Used by Pagans and Witches
Another criticism that was made was that many “pagans” and “witches” have the Chronicles of Narnia or the writings of J.R.R. Tolkien as “required reading” before you are allowed to join a coven. The argument was then made that if pagans have the writings of C.S. Lewis or J.R.R. Tolkien as required reading, then they must be demonic.
I don’t know where the people who made this video get their information on the practices of pagans and witches, but it seems to me like this is merely an effective marketing tactic. If you were trying to get people to believe in pagan ideas, then you would naturally take popular and respected writings and distort them into supporting your views. If I was going to try and get someone to believe in UFOs, for example, I might target people who were fans of Star Trek and use that as an introduction to a belief in alien abductions.
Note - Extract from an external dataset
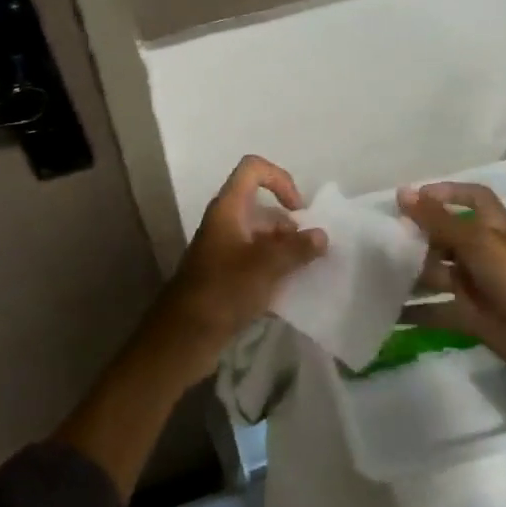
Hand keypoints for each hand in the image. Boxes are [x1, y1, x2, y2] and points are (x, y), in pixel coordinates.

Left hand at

If Satan can distort the words of the Bible to tempt Jesus Christ, then how much more can the writings of C.S. Lewis or J.R.R. Tolkien be distorted into a usage at which they would be horrified?
A Fool for Christ
Another argument that was made was that Christians were eager to embrace Lewis because they were eager for intellectual respectability. Pursuing worldly acceptance caused these Christians to abandon the Bible and true Christian faith. These “Christians” are not really “Christians” because they don’t want to be “fools for Christ”.
When I heard this argument, I wanted to break out laughing. I was reminded of the old Steve Martin bit on Saturday night live. “Well excuuuuuuuuuuuuse ME! I want to believe in a faith that makes sense and is not completely ridiculous. I want to be all things to all men and appeal to those in the world with reason. I want to love the Lord with all my mind and make sense of the Bible in terms of what I know and experience of the world around me. Is this so bad?”
To understand why I don’t believe that interpreting the Bible in this way is legitimate, let us consider a couple of wacky evangelists. One decides that he is going to be a “fool for Christ” and he dodges cars in the middle of a busy freeway at rush hour while holding a sign that says, “Repent for the end of the world is at hand.” Another one decides that he is going to teach a vital saying of Christ and he stands on the street corner preaching the vital truth that Jesus had temporary wings when he spoke in Jerusalem:
Jerusalem, Jerusalem, you who kill the prophets and stone those sent to you, how often I have longed to gather your children together, as a hen gathers her chicks under her wings, and you were not willing. (Luke 13:34)
Now both of these wacky evangelists will get a lot of people calling them “fools”, but does this mean that they are racking up treasure in Heaven? I don’t think so. I think being a fool for Christ does not mean doing things that are ridiculous, but having other people believe that you are a fool because you believe in the necessity and power of the cross of Jesus Christ. As far as I am concerned, just being a fool is not at all profitable, but to each his own.
For the message of the cross is foolishness to those who are perishing, but to us who are being saved it is the power of God. (1 Corinthians 1:18)
The Ministry of Tearing Down Other Christians
As I go through the internet, I find a number of Christians who seem to believe that they have the ministry of “standing for the truth” by tearing down other Christians. While I will respect a person like Jacob Prasch who rebukes error in addition to reaching out to those who do not believe, I cannot respect a Christian who, safe and secure in their armchair, quarterbacks other Christians as to how to witness to those who are lost. To these Christians I would offer some simple advice. Take your view of the Bible out to the world and see how long you last and how effective you are before you criticize those of us who try to make sense of the Bible before we share it with others. Beware the temptation to hate and despise those to whom you are preaching for their wicked rejection of your understanding, however, lest you become like the members of Westboro Baptist Church.